Both of these performances clearly belong to traditions where the ‘composer’ and the composer's identified works are rather less important than they are in Western art music. Every performance of Indian or Sundanese music is unique, and yet every performance draws on repertoire and techniques which have been learned. The total repertoire exists not as a set of written works, but in the minds of performing musicians – the music only really exists in performance, and each performance is as valid as the last. It can often be difficult, as we have seen, to distinguish a piece of music from a particular performance. For this reason, many ethnomusicologists prefer to talk about music as a process of re-creation, rather than a collection of musical products.

What the Indian and Sundanese examples have in common, then, is that both are essentially created in performance, with reference to one or more quite detailed models.
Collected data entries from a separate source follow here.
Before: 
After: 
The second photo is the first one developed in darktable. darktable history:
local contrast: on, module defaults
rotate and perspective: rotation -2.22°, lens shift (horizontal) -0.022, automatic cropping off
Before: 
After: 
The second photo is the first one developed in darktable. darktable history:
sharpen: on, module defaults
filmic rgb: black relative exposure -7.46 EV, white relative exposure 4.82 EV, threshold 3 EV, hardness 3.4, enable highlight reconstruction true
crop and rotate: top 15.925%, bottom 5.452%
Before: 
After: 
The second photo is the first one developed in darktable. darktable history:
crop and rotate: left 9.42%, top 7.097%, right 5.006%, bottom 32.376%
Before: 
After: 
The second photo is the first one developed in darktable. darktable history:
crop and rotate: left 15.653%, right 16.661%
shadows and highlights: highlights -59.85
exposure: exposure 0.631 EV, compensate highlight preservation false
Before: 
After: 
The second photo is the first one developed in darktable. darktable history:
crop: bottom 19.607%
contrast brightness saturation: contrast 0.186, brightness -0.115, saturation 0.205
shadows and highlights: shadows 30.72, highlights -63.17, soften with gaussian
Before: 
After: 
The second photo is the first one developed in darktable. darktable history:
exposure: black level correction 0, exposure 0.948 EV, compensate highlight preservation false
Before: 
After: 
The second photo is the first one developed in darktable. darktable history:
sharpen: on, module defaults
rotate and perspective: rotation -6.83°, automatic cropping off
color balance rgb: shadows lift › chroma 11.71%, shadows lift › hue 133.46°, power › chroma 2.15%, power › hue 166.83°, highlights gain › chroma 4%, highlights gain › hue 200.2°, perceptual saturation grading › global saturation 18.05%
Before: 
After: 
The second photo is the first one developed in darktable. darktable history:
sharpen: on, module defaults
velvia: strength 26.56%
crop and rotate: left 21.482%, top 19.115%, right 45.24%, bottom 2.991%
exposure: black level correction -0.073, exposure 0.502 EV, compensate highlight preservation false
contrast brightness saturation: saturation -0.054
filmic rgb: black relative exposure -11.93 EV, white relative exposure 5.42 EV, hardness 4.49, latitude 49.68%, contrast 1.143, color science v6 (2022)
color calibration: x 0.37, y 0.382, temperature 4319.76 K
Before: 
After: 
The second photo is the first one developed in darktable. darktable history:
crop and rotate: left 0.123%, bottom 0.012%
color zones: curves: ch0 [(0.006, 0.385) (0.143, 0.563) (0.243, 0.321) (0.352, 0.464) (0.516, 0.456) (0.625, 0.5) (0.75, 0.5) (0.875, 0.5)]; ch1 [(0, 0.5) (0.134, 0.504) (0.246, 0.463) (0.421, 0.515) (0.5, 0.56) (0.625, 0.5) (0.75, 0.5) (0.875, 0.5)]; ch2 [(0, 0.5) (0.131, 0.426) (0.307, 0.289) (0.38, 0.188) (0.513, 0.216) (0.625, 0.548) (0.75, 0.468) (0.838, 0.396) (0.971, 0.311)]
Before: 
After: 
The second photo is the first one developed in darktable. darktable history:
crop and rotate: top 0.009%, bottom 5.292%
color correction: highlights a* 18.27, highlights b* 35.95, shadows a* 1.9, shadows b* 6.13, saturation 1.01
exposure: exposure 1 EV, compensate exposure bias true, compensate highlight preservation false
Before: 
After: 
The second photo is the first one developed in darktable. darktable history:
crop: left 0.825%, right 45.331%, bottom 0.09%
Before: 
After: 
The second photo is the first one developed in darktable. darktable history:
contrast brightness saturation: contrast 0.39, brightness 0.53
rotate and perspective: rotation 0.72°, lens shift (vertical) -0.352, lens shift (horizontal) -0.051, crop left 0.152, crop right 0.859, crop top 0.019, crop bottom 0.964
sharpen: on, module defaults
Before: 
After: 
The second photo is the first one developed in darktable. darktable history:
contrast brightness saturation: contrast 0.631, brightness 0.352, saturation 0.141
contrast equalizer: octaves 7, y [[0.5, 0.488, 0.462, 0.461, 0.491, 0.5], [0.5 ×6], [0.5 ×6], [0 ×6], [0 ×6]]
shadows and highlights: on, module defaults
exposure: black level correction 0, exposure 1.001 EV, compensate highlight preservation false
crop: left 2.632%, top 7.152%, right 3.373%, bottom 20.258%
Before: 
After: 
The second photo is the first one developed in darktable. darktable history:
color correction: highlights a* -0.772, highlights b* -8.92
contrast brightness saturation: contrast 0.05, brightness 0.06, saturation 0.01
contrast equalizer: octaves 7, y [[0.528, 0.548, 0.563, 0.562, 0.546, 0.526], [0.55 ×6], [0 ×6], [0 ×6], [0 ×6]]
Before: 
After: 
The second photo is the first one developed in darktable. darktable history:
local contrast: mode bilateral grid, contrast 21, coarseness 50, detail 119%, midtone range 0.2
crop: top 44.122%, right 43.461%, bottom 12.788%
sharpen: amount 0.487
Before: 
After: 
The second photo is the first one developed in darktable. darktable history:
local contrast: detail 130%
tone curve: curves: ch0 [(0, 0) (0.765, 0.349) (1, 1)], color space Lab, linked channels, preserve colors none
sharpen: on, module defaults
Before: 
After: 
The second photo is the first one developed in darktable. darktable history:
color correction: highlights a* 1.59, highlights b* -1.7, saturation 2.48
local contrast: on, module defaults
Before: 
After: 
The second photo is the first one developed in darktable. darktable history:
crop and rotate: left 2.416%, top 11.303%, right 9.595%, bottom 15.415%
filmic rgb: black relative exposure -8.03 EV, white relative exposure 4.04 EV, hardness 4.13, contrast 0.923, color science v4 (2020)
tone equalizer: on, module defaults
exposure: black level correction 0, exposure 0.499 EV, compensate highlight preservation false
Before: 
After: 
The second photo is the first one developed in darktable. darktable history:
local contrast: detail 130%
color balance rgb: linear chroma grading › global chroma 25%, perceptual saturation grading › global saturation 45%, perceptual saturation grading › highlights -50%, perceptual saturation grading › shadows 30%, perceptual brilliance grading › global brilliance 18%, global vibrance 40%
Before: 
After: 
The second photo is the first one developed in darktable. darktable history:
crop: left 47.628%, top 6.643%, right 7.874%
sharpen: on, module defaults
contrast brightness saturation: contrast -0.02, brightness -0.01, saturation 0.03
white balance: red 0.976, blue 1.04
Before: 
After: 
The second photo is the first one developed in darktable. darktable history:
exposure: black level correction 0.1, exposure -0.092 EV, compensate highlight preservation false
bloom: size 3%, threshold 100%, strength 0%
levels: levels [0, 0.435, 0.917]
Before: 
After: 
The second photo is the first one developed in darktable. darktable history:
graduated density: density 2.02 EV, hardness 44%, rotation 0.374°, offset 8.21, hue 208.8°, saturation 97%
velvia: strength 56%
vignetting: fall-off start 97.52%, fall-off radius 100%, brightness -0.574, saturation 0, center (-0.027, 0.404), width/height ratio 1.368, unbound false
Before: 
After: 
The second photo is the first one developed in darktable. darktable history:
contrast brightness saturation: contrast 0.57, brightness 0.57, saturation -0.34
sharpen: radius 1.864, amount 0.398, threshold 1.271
It would be impossible to predict in advance of a performance exactly which notes would be played in which order, or even how long the performance might take. Despite this, we shouldn't be misled into believing the musicians are free to do what they like. On the contrary, they are constrained by various rules and norms, in the same way as is a Western performer who works from a score (albeit perhaps not to the same degree). Whether or not we choose to call them ‘improvised’ musics is not important. What is important is to find out in each case how the music works, and how the musicians are guided in deciding what to play.

Briefly returning to some of the issues of Section 1, we have seen how different types of music can be described as model-based (examples of models include the rag, and the destination pitches of the gamelan piece); we have seen how they are held together by the stability of certain elements (e.g. the time structure in both cases, i.e. the tal and the gong pattern); and we have seen how the stability and predictability of certain elements allow others to vary.

These are very general observations, and would in some way be applicable to all music (including Western art music). As Nettl points out, however, music which is created in performance is likely to be more model-based, and less innovative, than music worked out in advance (that which is written down, in particular). Composers who give themselves time to think, to sketch, to revise and so on may be tempted to break with tradition, to surprise their audience. Musicians who create music in performance are, in general, more closely tied to the models handed down to them by their tradition.

Whatever differences we may have identified, we should remind ourselves that there are common features between these (largely) unwritten traditions and the Western art music tradition. In particular, there is something in common between these Asian traditions and the work of composers such as Chopin and Berio – between the revision, recomposition and the evolution of written pieces, and the constant regeneration of unwritten music through performance.